BG Joseph Wheeler, USA

When war broke out between the United States and Spain in 1898, President William McKinley, in a move to help heal the wounds of the Civil War and reunite North and South, appointed a number of former Confederate officers to command volunteer units. One of these former rebels was Joseph Wheeler, popularly known as “Fighting Joe.”

Joseph Wheeler was born on 10 September 1836 in Augusta, Georgia, to a family that had moved from New England. After his mother died and his father lost his fortune, the Wheeler family returned to Connecticut. In his youth, he did not receive regular education. Nevertheless, he earned an appointment to West Point in 1854.

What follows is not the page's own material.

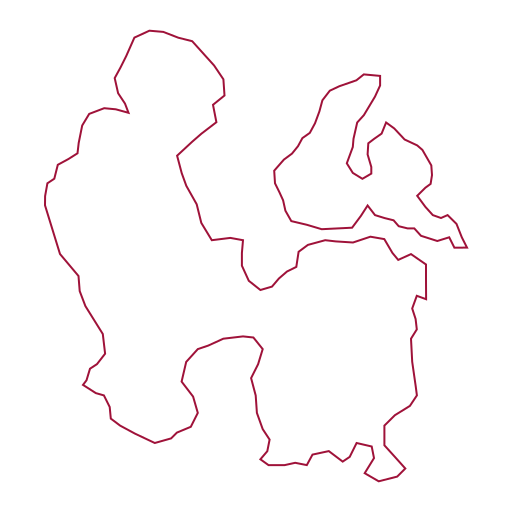 outline of Namhae-gun, South Gyeongsang, South Korea
{"feature_id": "91817680B30407776748413", "entity_name": "Namhae-gun", "entity_type": "district", "adm_level": 2, "iso_a3": "KOR", "parent_name": "South Korea", "parent_adm1": "South Gyeongsang", "projection": "albers", "projection_center": [127.967, 34.823], "detail": "fine", "context": "isolated", "style": "outline", "palette": "rose", "viewbox_px": 512, "rotation_deg": 0, "n_neighbors": 0, "source": "geoboundaries", "source_scale": "gbopen_adm2", "svg_char_len": 2406}
<svg xmlns="http://www.w3.org/2000/svg" viewBox="0 0 512 512"><path d="M213.0,104.8L224.5,95.5L223.4,79.3L214.1,65.5L192.2,41.2L178.3,37.7L163.3,31.9L149.4,30.7L134.4,37.6L126.2,56.1L120.4,67.7L114.7,78.1L118.1,93.2L125.0,103.6L128.5,112.8L115.8,109.3L104.2,108.2L89.2,113.9L82.2,125.5L78.7,142.9L77.5,153.3L68.3,159.1L57.8,164.8L54.3,178.7L47.4,183.3L45.1,196.1L45.0,205.3L60.0,254.0L78.5,276.0L79.7,291.1L85.4,306.1L102.8,334.0L105.1,353.7L97.0,364.1L90.0,368.7L86.5,380.3L83.0,384.9L95.8,393.1L103.9,395.4L109.7,407.0L110.8,418.6L120.1,425.6L135.1,433.7L154.8,443.0L171.1,438.4L176.9,432.6L190.8,426.8L197.8,412.9L193.1,396.6L181.6,381.6L186.2,361.9L197.8,349.1L208.2,345.6L223.3,338.7L243.0,336.4L253.4,337.5L262.7,349.1L258.1,364.2L251.1,378.1L255.7,395.5L256.9,412.9L262.7,429.1L269.6,439.6L267.3,451.2L260.4,459.3L268.5,465.1L284.7,465.1L295.2,462.8L306.8,465.1L312.5,454.6L328.8,451.1L342.7,461.6L349.7,456.9L356.6,443.0L371.7,446.5L374.0,458.1L364.7,473.2L378.7,481.3L397.2,476.6L405.3,468.5L394.9,456.9L384.4,445.3L384.4,425.6L394.9,415.2L409.9,405.9L416.9,395.4L415.7,386.2L412.2,361.8L411.0,338.7L416.8,329.4L415.6,319.0L412.2,308.5L416.8,295.8L426.1,299.2L426.0,279.6L426.0,264.5L411.0,254.1L398.2,259.9L392.4,252.9L384.3,239.1L370.4,236.7L353.0,242.5L335.7,241.4L325.2,240.2L307.9,244.9L298.6,251.8L296.3,266.9L287.0,271.5L278.9,278.5L272.0,286.6L260.4,290.0L248.8,280.8L241.9,265.7L241.9,253.0L243.0,240.2L230.3,237.9L211.8,240.2L201.3,222.9L196.7,204.3L186.3,185.8L181.7,173.1L177.1,155.7L192.1,141.8L201.4,133.7L216.4,122.2L213.0,104.8ZM352.8,172.9L346.8,163.3L352.8,147.0L353.5,138.8L357.2,122.5L363.9,115.1L375.0,96.6L380.1,85.5L380.1,75.9L363.8,74.4L356.4,80.3L339.4,86.2L329.8,90.7L322.4,100.3L319.4,111.4L315.0,123.3L309.8,132.9L302.4,138.1L298.0,146.2L292.0,153.6L283.9,159.6L274.2,170.7L275.0,183.3L279.4,192.2L283.1,200.3L285.4,210.7L291.3,221.1L306.9,224.8L321.7,229.2L352.1,227.7L360.9,215.9L367.6,205.5L375.0,215.1L384.7,218.1L393.6,220.3L398.7,226.2L407.6,228.4L414.3,228.4L421.0,235.8L437.3,241.0L449.2,237.3L454.4,247.7L467.0,247.6L461.8,237.3L456.5,223.9L447.6,215.1L441.0,218.0L432.8,215.1L425.4,206.9L417.2,195.8L425.4,187.7L430.6,183.9L432.0,175.1L431.3,165.4L422.4,149.9L417.2,145.4L404.6,139.5L394.2,128.4L386.1,122.5L381.6,133.6L374.2,138.8L368.3,143.3L367.6,154.4L371.3,167.0L371.3,173.6L362.4,178.8L352.8,172.9Z" fill="none" stroke="#9f1239" stroke-width="2"/></svg>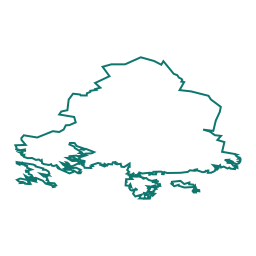 the district of Mandal nor, Vest-Agder, Norway
{"feature_id": "86288312B66644758166065", "entity_name": "Mandal nor", "entity_type": "district", "adm_level": 2, "iso_a3": "NOR", "parent_name": "Norway", "parent_adm1": "Vest-Agder", "projection": "equal_earth", "projection_center": [7.487, 58.066], "detail": "fine", "context": "isolated", "style": "outline", "palette": "teal", "viewbox_px": 256, "rotation_deg": 0, "n_neighbors": 0, "source": "geoboundaries", "source_scale": "gbopen_adm2", "svg_char_len": 5859}
<svg xmlns="http://www.w3.org/2000/svg" viewBox="0 0 256 256"><path d="M15.4,145.3L16.6,147.9L16.2,149.2L18.3,149.6L17.7,150.6L24.8,149.5L24.5,150.5L26.0,150.8L21.7,150.7L22.4,152.0L20.3,152.5L21.5,152.9L20.9,153.5L21.6,154.3L23.4,153.8L21.6,154.9L22.8,155.8L24.3,155.0L24.1,157.0L27.8,158.2L32.1,158.0L35.9,159.9L38.9,159.5L40.5,160.8L41.7,160.0L42.1,163.2L44.0,164.1L49.0,165.0L51.1,164.2L52.0,165.7L53.9,166.0L56.6,165.1L58.9,167.7L57.6,167.7L58.0,168.3L69.5,173.4L73.1,172.0L72.5,170.6L73.4,170.4L78.1,173.3L80.5,173.2L80.9,172.4L79.0,172.7L78.8,171.7L80.7,169.9L76.0,167.7L73.0,168.1L69.2,166.2L67.6,166.5L69.0,168.1L71.3,168.5L71.2,169.8L65.4,169.7L64.5,169.0L66.9,168.9L66.8,167.9L64.4,167.4L66.2,167.2L66.3,166.2L63.4,165.0L61.5,162.9L68.6,165.3L66.3,162.4L67.3,162.6L69.3,164.4L69.5,165.9L72.3,166.3L77.7,163.7L79.3,163.9L80.0,162.9L82.5,163.8L82.8,162.7L78.4,161.8L78.3,160.8L72.1,161.0L66.8,157.9L70.5,157.8L69.9,158.8L70.8,159.3L75.1,159.6L77.0,159.3L72.3,156.7L68.6,156.3L76.5,155.6L79.3,157.2L79.0,156.0L84.2,155.1L81.3,153.7L82.8,153.6L82.2,153.0L79.6,153.0L81.1,151.9L74.7,148.0L74.4,146.7L69.4,144.5L69.9,143.0L71.6,142.9L74.6,143.1L76.8,146.1L83.2,148.3L81.4,149.3L83.9,149.9L85.9,148.9L94.1,152.1L91.8,153.3L85.1,153.7L84.4,154.9L85.9,155.4L80.5,157.1L78.9,158.7L80.5,160.3L84.5,161.0L84.4,162.5L83.1,163.4L83.6,164.3L82.1,164.9L84.2,166.4L84.6,167.8L91.1,168.0L90.5,166.3L92.8,166.0L91.9,165.0L97.9,163.0L100.5,163.5L100.3,164.8L103.1,164.7L102.1,165.5L104.5,166.5L105.5,166.0L104.5,165.5L104.7,163.9L107.4,165.4L108.2,164.0L112.1,164.4L112.8,162.4L115.0,162.1L114.7,162.7L116.4,163.1L115.7,163.8L117.0,164.3L120.7,163.8L121.4,166.7L124.2,167.0L129.6,163.5L129.7,166.8L128.5,166.8L128.2,167.8L129.0,168.3L128.2,168.2L127.2,170.0L129.1,171.9L126.9,173.7L131.5,174.8L134.2,172.8L132.4,175.0L135.5,176.4L137.1,176.1L134.6,175.0L139.6,175.1L138.5,174.0L140.1,173.6L138.5,172.2L142.2,173.5L149.2,172.8L149.3,174.8L150.2,174.6L150.1,172.8L152.3,173.0L151.7,173.6L152.3,174.3L156.0,174.3L156.4,172.9L154.7,171.8L161.1,171.6L162.5,172.1L162.1,174.1L163.7,174.2L164.5,172.1L167.0,173.0L180.6,172.8L187.8,171.9L189.9,170.3L194.8,170.8L195.8,170.6L195.1,169.7L196.9,169.4L196.7,170.2L202.6,172.2L205.0,171.9L205.6,170.9L207.7,171.5L207.7,170.5L208.3,170.5L207.8,172.8L211.2,172.7L214.8,171.0L215.3,169.2L216.9,169.8L218.4,168.2L217.1,168.0L218.0,166.8L215.4,167.6L213.2,165.2L219.2,166.2L220.1,165.2L221.1,167.5L223.7,166.6L227.6,168.5L229.4,167.6L230.3,168.6L235.0,169.1L235.5,167.4L234.9,167.0L237.4,167.9L237.3,166.2L235.2,165.8L234.6,166.6L234.5,165.6L233.3,165.6L231.2,163.1L228.6,162.9L229.5,162.1L227.4,162.0L226.9,160.8L224.7,160.0L228.5,159.8L227.9,160.4L231.2,161.0L232.3,161.5L231.4,162.1L236.6,164.1L239.1,163.2L239.8,162.2L238.7,161.6L240.2,161.4L239.9,160.0L240.6,159.8L240.4,158.6L238.3,158.7L239.3,157.5L236.7,156.5L235.7,155.2L236.9,154.7L235.3,154.3L235.9,154.2L222.1,151.8L224.4,142.1L217.4,140.0L221.0,135.9L214.9,135.2L209.7,131.5L203.1,129.6L213.3,130.9L215.8,120.5L219.8,111.9L220.8,106.9L210.9,99.5L208.5,95.8L191.1,91.4L179.6,90.1L184.1,82.1L181.4,81.6L182.3,80.1L181.5,78.9L178.9,77.6L177.3,75.2L173.7,73.8L163.4,61.2L161.3,64.7L154.1,61.0L140.8,57.3L125.1,64.3L111.4,64.3L102.6,66.8L109.5,76.2L95.1,83.0L100.3,87.7L95.5,89.0L96.4,89.9L90.3,90.8L90.3,91.9L86.9,93.3L86.7,95.5L80.7,95.4L80.1,94.5L73.1,93.7L68.7,99.5L67.4,110.2L61.3,111.5L59.2,114.5L74.2,117.0L75.7,122.4L69.4,125.1L65.8,125.3L63.7,129.5L59.2,132.0L52.8,131.2L37.2,137.5L23.8,135.3L21.3,138.2L21.6,140.1L25.7,144.9L15.4,145.3ZM137.1,176.7L130.3,176.3L131.3,177.0L129.1,177.8L131.0,177.6L132.3,179.0L126.1,179.3L126.5,181.6L125.9,181.4L125.6,185.4L130.4,186.1L129.7,184.9L130.3,184.1L131.3,187.1L130.1,186.6L129.2,187.9L130.5,190.0L132.0,190.6L133.2,189.8L133.9,190.6L136.2,188.0L135.7,188.8L137.5,189.9L135.1,189.4L133.1,193.7L135.3,196.5L141.7,194.6L139.6,196.8L140.6,198.0L140.0,198.4L144.0,198.5L145.1,196.9L144.3,198.7L149.8,198.6L150.1,197.8L147.8,197.4L148.3,196.2L150.3,196.3L151.5,194.9L152.7,195.8L154.8,193.8L150.6,193.5L151.6,192.0L153.5,192.1L153.5,190.7L154.4,190.7L155.0,188.9L156.5,188.9L156.2,188.1L152.8,187.2L153.4,186.8L150.0,187.2L150.5,187.8L148.3,191.9L150.3,192.0L149.4,193.9L144.8,195.6L144.1,193.0L146.5,193.4L149.0,189.2L147.9,188.2L149.0,187.4L147.6,186.3L150.9,186.6L155.2,185.4L155.8,186.9L157.7,186.9L157.6,186.1L160.2,185.9L159.6,184.7L160.6,183.7L158.5,184.4L153.8,182.0L151.7,182.1L158.7,181.6L156.2,180.8L156.2,180.0L151.9,180.9L148.5,179.9L146.3,178.0L143.3,178.7L142.7,178.2L143.6,177.8L137.7,176.2L137.1,176.7ZM33.0,164.5L17.6,162.2L18.8,163.6L16.7,162.8L16.7,163.4L19.5,164.7L19.5,163.9L20.7,163.9L24.1,164.8L23.6,163.4L25.5,164.6L25.4,165.8L27.2,166.0L27.1,167.8L31.5,169.5L28.6,170.3L28.6,171.3L25.2,170.2L26.6,170.7L25.9,170.9L26.2,172.0L28.6,171.7L28.7,174.0L31.5,175.0L32.4,176.5L29.8,177.2L30.4,177.4L29.5,178.2L25.1,175.7L27.4,180.0L20.3,178.5L17.0,179.9L19.2,181.7L22.0,182.0L20.8,183.0L24.8,182.8L25.1,183.7L28.5,184.0L27.9,183.5L28.8,182.9L28.4,182.1L30.0,182.9L28.3,179.9L35.8,181.6L34.8,180.0L36.0,180.0L36.0,179.2L31.7,179.8L30.1,179.0L35.6,177.8L42.8,180.7L45.6,183.6L52.8,185.5L52.2,185.9L52.8,187.1L54.3,186.8L53.4,185.9L56.1,185.4L54.5,183.3L47.5,182.8L48.6,181.8L48.0,180.2L46.7,180.1L47.3,178.7L46.2,177.3L47.2,176.3L43.9,176.6L40.4,173.7L49.0,175.3L48.1,174.5L49.4,173.7L48.6,171.6L45.8,169.8L43.0,169.7L43.3,168.5L35.5,166.4L35.5,165.5L33.0,164.5ZM180.5,180.9L171.9,181.8L171.5,183.4L173.7,184.1L172.0,184.3L174.2,186.2L178.7,184.8L178.8,185.8L184.4,187.5L193.8,187.0L194.5,188.2L192.6,191.0L193.7,192.5L195.9,192.3L194.6,191.9L194.9,190.7L199.3,191.3L199.2,190.1L197.0,189.9L196.7,190.7L196.4,189.1L195.0,189.3L195.9,188.4L195.7,187.2L194.1,187.0L195.1,186.8L195.0,185.6L194.4,186.2L193.1,184.6L189.2,184.3L189.4,182.5L184.2,184.0L180.5,180.9Z" fill="none" stroke="#0f766e" stroke-width="2"/></svg>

After graduating from West Point in 1859, Wheeler served with the Mounted Rifles in the Regular Army and participated in campaigns against Indians in Kansas and New Mexico. His career with the Army, however, would be relatively brief. When southern states began seceding from the Union in 1860 and 1861, Wheeler decided to side with the newly formed Confederacy. He resigned his commission on 22 April 1861 and joined the Confederate Army.

Initially commissioned as a first lieutenant of artillery, he was appointed colonel of the 19th Alabama Infantry on 4 September 1861 and led the regiment at Shiloh in April 1862. Shortly after the battle, MG Braxton Bragg made Wheeler the chief of cavalry of the Army of Mississippi. In October 1862, he was promoted to brigadier general. He was later promoted to major general in January 1863, and, in 1864, he was promoted to lieutenant general at the age of twenty-eight.

For much of the war, Wheeler was almost constantly engaged in battle. He participated in hundreds of battles and skirmishes, including Murfreesboro, Chickamauga, Chattanooga, and Atlanta, was wounded three times, and had sixteen horses shot from under him. In addition, thirty-six staff officers fell while serving at Wheeler’s side.

During the Atlanta campaign, Wheeler conducted several effective raids against the Union lines of communication. After Atlanta, however, Wheeler’s command was criticized for lacking discipline, and Wheeler was replaced by LTG Wade Hampton.

After his capture in Georgia in May 1865, he was sent to Fort Delaware and remained there until his release on 8 June. During Reconstruction, Wheeler was engaged in a number of activities. He was a merchant in New Orleans for a brief period before eventually settling in Alabama. He later became a cotton grower, lawyer, and politician. He was elected to Congress in 1881 and eventually served eight terms in the House of Representatives. Wheeler was also active in efforts to reintegrate the former Confederate states into the Union.

When war broke out between the U.S. and Spain in 1898, President McKinley appointed Wheeler a major general of volunteers. Wheeler, then at the age of 62, was given command of a dismounted cavalry division in V Corps, the unit assigned to undertake the invasion of Cuba.

While Wheeler’s service in Cuba was relatively brief, he played an important role in the fighting shortly after American forces landed on 20 June 1898. After coming ashore at Daiquiri, Wheeler pushed his forces forward toward the coastal village of Siboney, where additional landings were to take place. There, he learned from Cuban rebels that Spanish forces held the town of Las Guasimas, a strategic point three miles inland and along the road to Santiago.

Wheeler decided to attack. On the morning of 24 June, Wheeler’s troops, after advancing on narrow and tangled trails, were met with heavy volleys of rifle fire, forcing Wheeler to call for reinforcements. However, just as they arrived, the Spanish began to retreat towards Santiago. As the Spaniards began to retire, Wheeler, always an excitable soldier, was allegedly reported to have cried out, “We got the damn Yankees on the run!” proving that old sentiments die hard. While the battle was brief and casualties light, it was an important engagement because it eliminated the threat of enemy troops interfering with landing operations and cleared the road to Santiago.

After Las Guasimas, Wheeler, like many others, fell ill from the tropical diseases ravaging American troops. Despite his condition, Wheeler participated in the battle for San Juan Hill and provided advice to MG Shafter, commander of U.S. forces in Cuba, during the siege of Santiago.

After the war, Wheeler commanded Camp Wikoff, a convalescent and demobilization center at Montauk Point on Long Island. In June 1900, he was commissioned a brigadier general in the Regular Army, but resigned a few months later. He died on 25 January 1906 and was buried in Arlington National Cemetery.